The history of apples stretches back over 10 million years.
Whereas wild crab apples are native to Ireland and pre-date humans, cultivated sweet apples are derived from a species that grows in the forests of the mountain ranges of Central Asia.
A large apple believed to date from about 1000 BC has been found in excavations at Navan Fort near Armagh. Legend has it that St Patrick himself planted an apple tree at Ceangoba, an ancient settlement outside Armagh City. Old historical records tell us that monks at the Culdee Monasteries, which were established in Armagh in the 9th century, enjoyed apples as treats during festivals. By the 12th century, apple growing was widespread in County Armagh and orchard planting increased throughout the following years.
The famous Armagh Bramley apple arrived in the area in 1884 and the orchards thrive to this day.
The apple ritual has great significance with the year being dictated by the stages of the harvest – The Wassail, Blossom & the Load.
The Wassail is the wakening of the tree in the dark winter months, The Blossom celebrates the new life of Spring and the Load celebrates a plentiful harvest.
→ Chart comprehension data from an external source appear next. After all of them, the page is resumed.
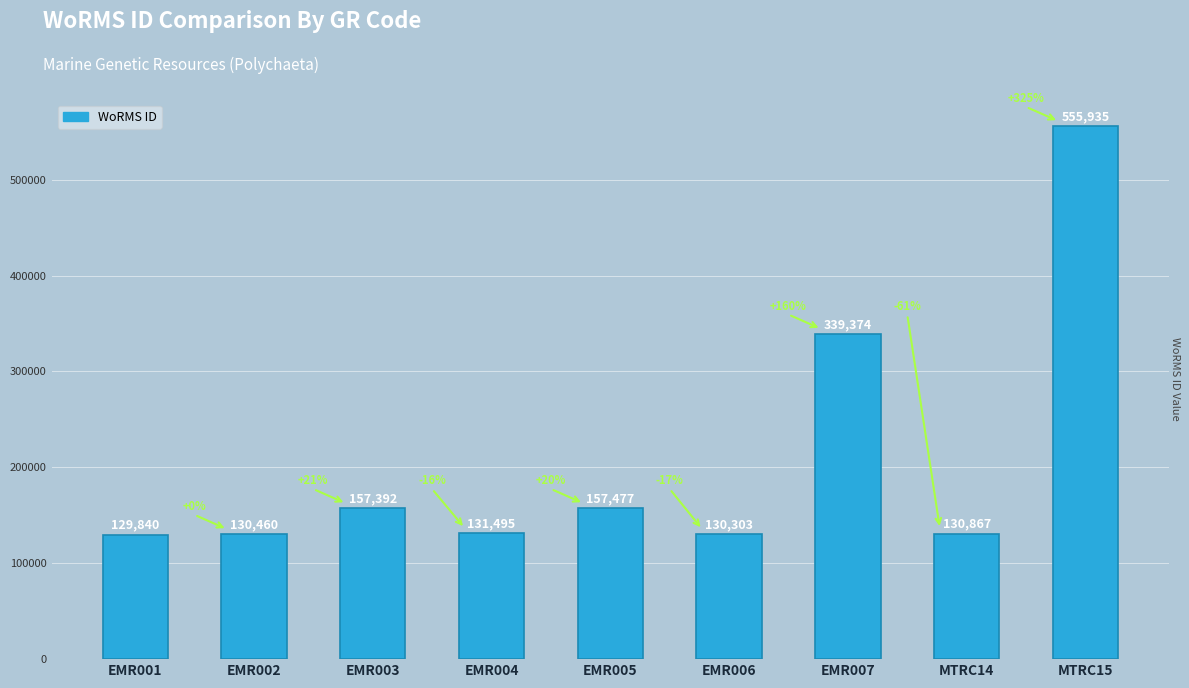

Rank the categories by value from highest to lowest.

MTRC15, EMR007, EMR005, EMR003, EMR004, MTRC14, EMR002, EMR006, EMR001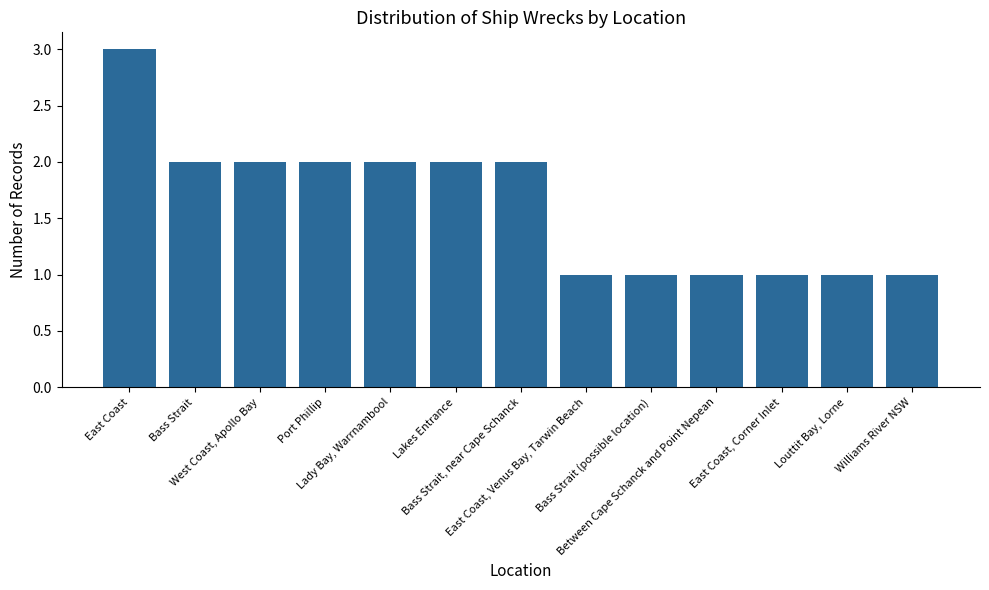

What is the value of the 11th bar from the left?

1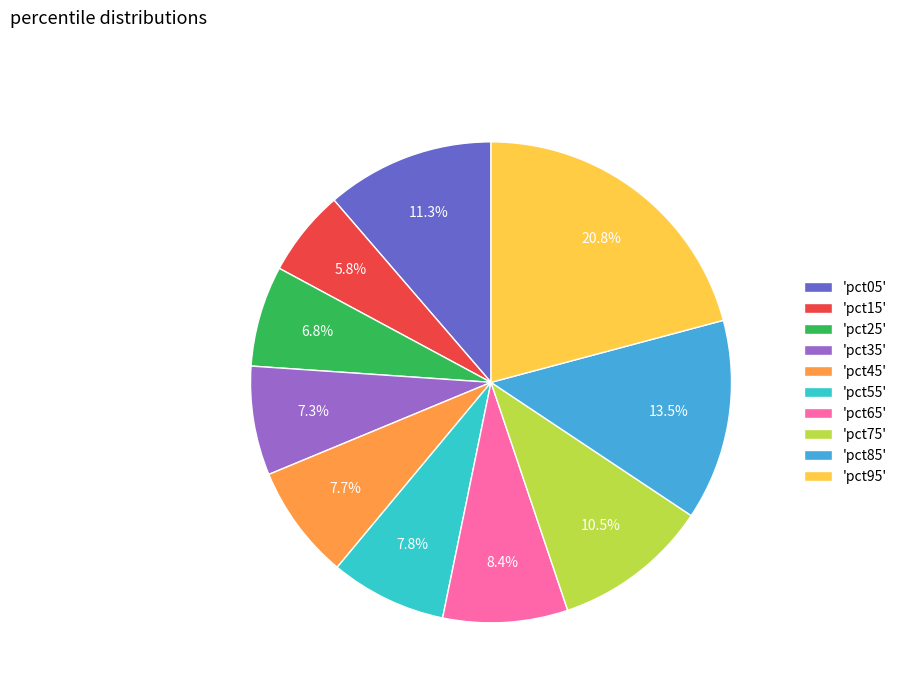

Between 'pct75' and 'pct65', which is larger?

'pct75'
The significance of the apple has inspired many poets including Armagh born poet John Hewitt in his poem, ‘Load’,
“Tomorrow we must bring the apples in, they are big as they shall ever be; already starlings eager to begin, have tasted many a tree.”
Many apple orchards in the county are still family owned and operated, with many growing our PGA status Bramley apples for generations. Two of our most famous orchards belong to Long Meadow Cider and Armagh Cider Company.
The Armagh Rhymers regularly perform in Armagh’s orchards celebrating the Apple Wassail, Blossom and Load.